Wohin entwickelt sich das Thema Netzsicherheit aus Ihrer Sicht in den nächsten Jahren?
Peter Dopplmair: Die Bedeutung wird weiter steigen. Netze werden zunehmend digital, altern und werden ausgebaut, was neue Chancen, aber auch neue Risiken bringt – etwa durch Cyberangriffe. Deshalb investieren viele Netzbetreiber stark in Überwachung und zustandsbasierte Wartung.
Bei Trench arbeiten wir bereits an digitalen Zwillingen und Sensoriklösungen, um frühzeitig zu erkennen, wenn Komponenten altern oder ausfallen könnten.
Was wünschen Sie sich als CTO von der Politik oder der Gesellschaft, damit Europas Stromversorgung auch in Zukunft sicher bleibt?
Peter Dopplmair: Von der Politik wünsche ich mir mehr Weitblick. Viele Infrastrukturentscheidungen brauchen Jahre oder Jahrzehnte und die Politik denkt oft nur in Legislaturperioden. Der Netzausbau ist zentral für die Energiewende – dafür brauchen wir noch schnellere Genehmigungsverfahren, die das Tempo beim Netzausbau erhöhen.

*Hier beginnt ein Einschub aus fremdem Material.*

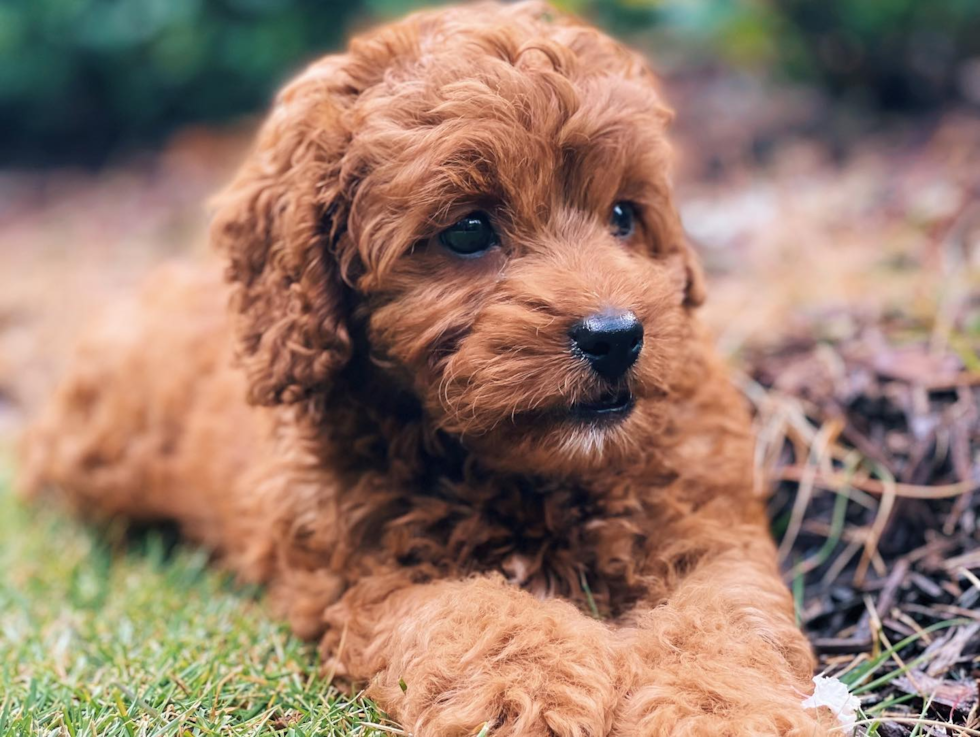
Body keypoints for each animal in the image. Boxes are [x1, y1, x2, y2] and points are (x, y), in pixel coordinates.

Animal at [21, 2, 836, 732]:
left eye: (623, 216)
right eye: (468, 231)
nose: (616, 337)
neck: (533, 477)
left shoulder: (711, 531)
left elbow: (729, 618)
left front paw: (727, 709)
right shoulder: (367, 574)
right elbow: (472, 609)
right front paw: (530, 688)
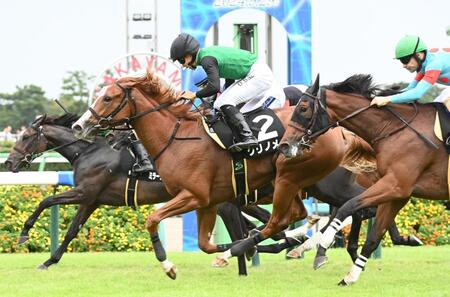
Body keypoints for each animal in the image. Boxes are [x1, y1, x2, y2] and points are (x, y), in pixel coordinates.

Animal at [71, 71, 372, 278]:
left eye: (107, 97)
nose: (79, 126)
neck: (177, 138)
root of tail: (339, 130)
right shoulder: (208, 202)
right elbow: (206, 244)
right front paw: (244, 248)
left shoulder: (193, 196)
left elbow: (153, 219)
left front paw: (168, 265)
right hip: (293, 182)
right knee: (298, 215)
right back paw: (294, 243)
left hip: (298, 179)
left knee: (299, 216)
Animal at [280, 74, 448, 284]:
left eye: (303, 107)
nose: (284, 145)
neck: (393, 130)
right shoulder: (399, 190)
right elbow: (372, 237)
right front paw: (350, 276)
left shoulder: (395, 185)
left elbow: (349, 208)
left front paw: (322, 248)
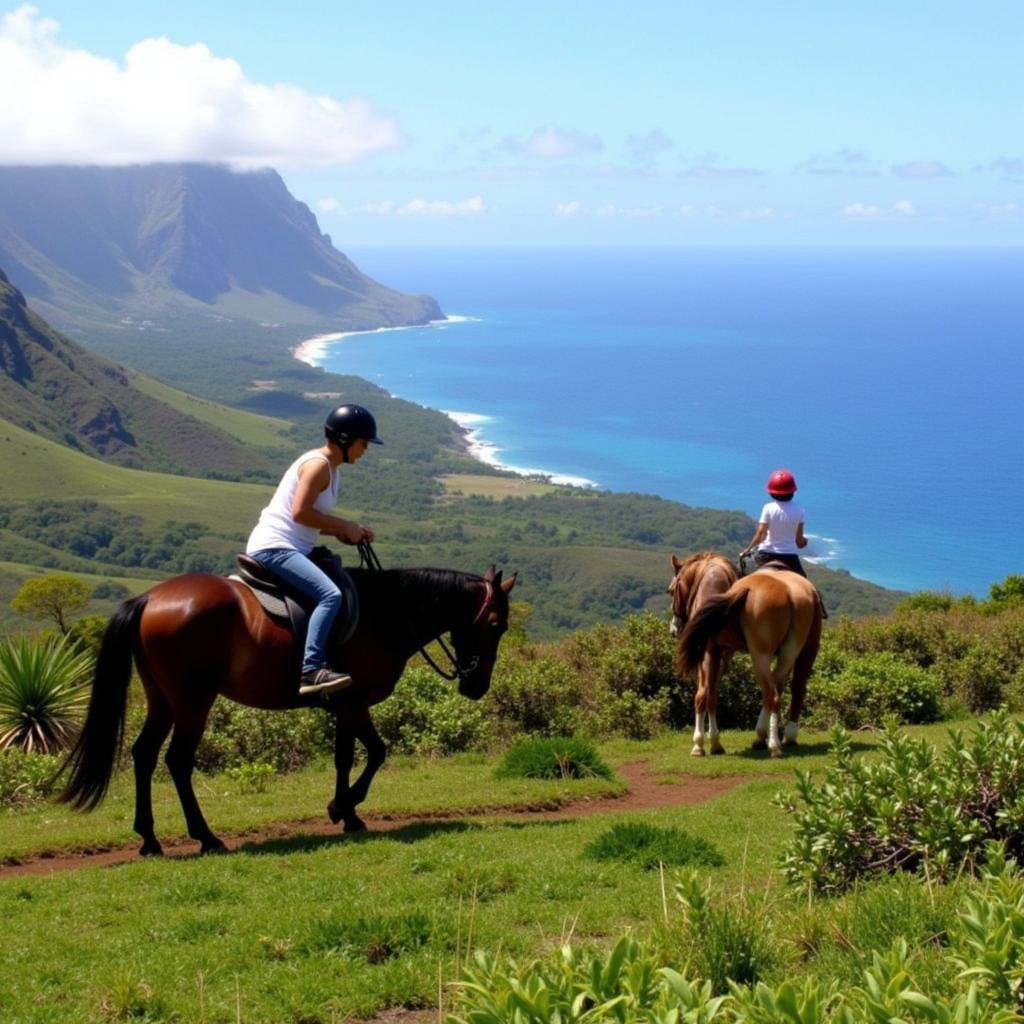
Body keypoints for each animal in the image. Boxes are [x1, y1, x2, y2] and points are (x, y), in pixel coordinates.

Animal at [59, 565, 516, 851]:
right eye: (497, 625)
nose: (478, 685)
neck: (387, 613)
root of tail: (150, 598)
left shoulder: (343, 705)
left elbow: (344, 758)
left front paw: (347, 814)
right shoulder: (355, 703)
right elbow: (376, 753)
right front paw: (342, 808)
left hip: (162, 699)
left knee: (144, 755)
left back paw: (150, 840)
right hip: (192, 701)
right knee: (177, 761)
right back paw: (206, 837)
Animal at [671, 565, 823, 757]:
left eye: (672, 590)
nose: (674, 627)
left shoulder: (710, 653)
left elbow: (702, 695)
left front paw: (701, 744)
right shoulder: (723, 655)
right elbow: (711, 695)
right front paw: (713, 743)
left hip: (763, 655)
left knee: (774, 694)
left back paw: (774, 743)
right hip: (793, 652)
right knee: (785, 689)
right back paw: (772, 737)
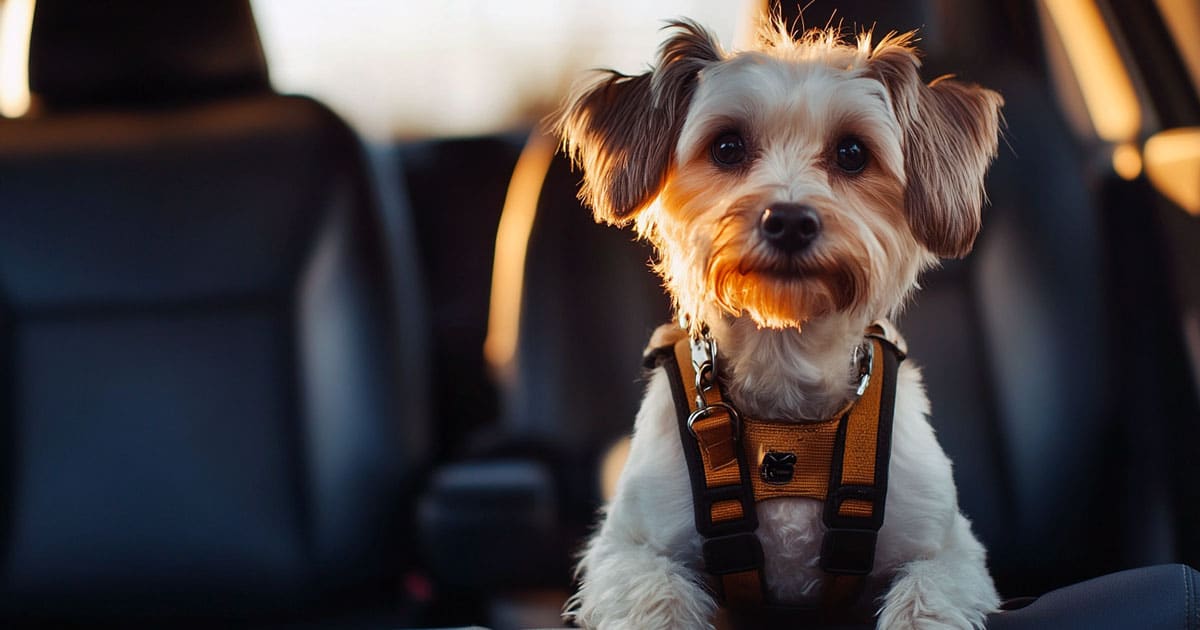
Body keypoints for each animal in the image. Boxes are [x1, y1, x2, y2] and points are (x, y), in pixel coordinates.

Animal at [552, 14, 1003, 628]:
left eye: (852, 153)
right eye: (727, 146)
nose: (788, 219)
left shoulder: (949, 551)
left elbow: (925, 600)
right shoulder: (626, 550)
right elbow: (658, 598)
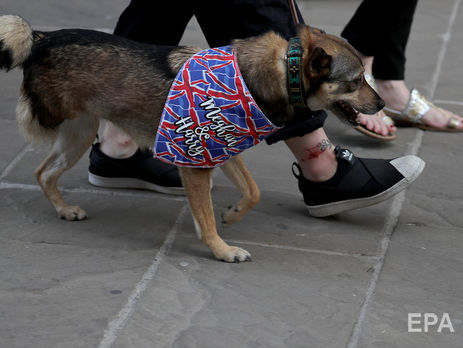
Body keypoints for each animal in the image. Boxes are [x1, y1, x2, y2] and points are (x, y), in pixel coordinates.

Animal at [0, 15, 384, 260]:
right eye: (355, 82)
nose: (381, 104)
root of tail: (41, 37)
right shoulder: (196, 160)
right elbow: (206, 217)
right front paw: (221, 250)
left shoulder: (224, 149)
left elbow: (253, 192)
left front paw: (233, 215)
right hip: (63, 123)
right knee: (44, 167)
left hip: (78, 135)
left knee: (43, 173)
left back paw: (64, 210)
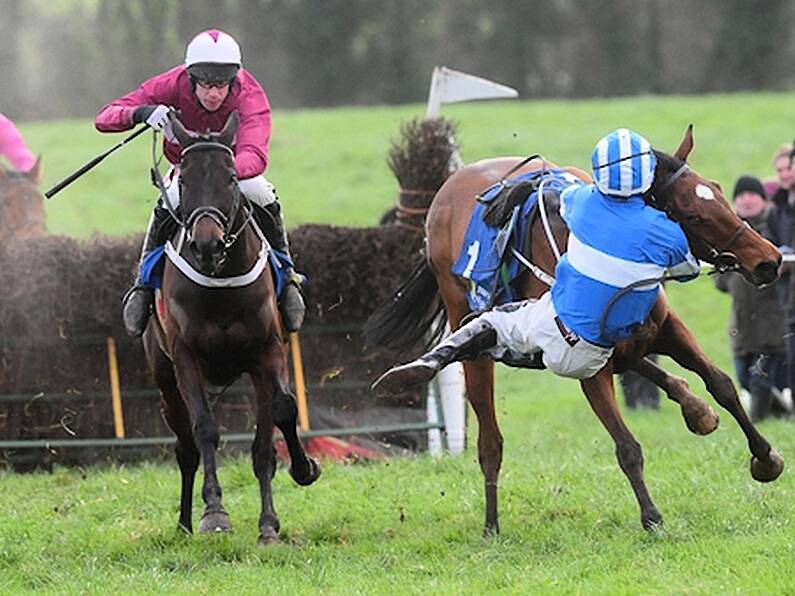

Ein Problem sehe ich auch bei Innovationen. Diese müssen zugelassen werden, auch wenn es dafür anfangs noch keinen zweiten Anbieter gibt. Ansonsten bremsen wir uns selbst aus. In Europa wird eine Technologie oft erst dann zugelassen, wenn es mindestens zwei Anbieter für eine Technologie gibt. Das führt jedoch dazu, dass neue Entwicklungen nicht zum Einsatz kommen, weil es für die Innovation nur einen Anbieter gibt. Für den technologischen Fortschritt wäre es besser, wenn durch eine Innovation ein Markt entstehen würde.
Aktuell wird die Innovation ausgebremst beziehungsweise derjenige, der die Innovation auf den Weg gebracht hat, am Markteintritt gehindert.
Und gesellschaftlich?
Peter Dopplmair: Da braucht es mehr Bewusstsein in der Bevölkerung, wie wichtig Strom für unser tägliches Leben ist. Strom ist keine Selbstverständlichkeit. Jeder soll verstehen, was es volkswirtschaftlich heißt, wenn ein Netz ausfällt – und wie viel Know-how, Planung und Hightech dahintersteckt, dass das eben nicht passiert.
Aber die Verantwortung dies zu vermitteln, liegt natürlich ganz klar bei Herstellern wie uns, den Energieversorgern und der Politik. Grundsätzlich sind wir in Europa sehr gut auf Szenarien, wie Blackouts vorbereitet. Jeder Energieversorger hat für den Fall des Falles sogenannte Netzwiederaufbaupläne die auch in Abstimmung mit dem europäischen Verbundnetz ENTSO-E binnen kürzester Zeit aktiviert werden und so selbst großflächigere Ausfälle wie zum Beispiel in Spanien binnen wenigen Stunden beseitigt werden können.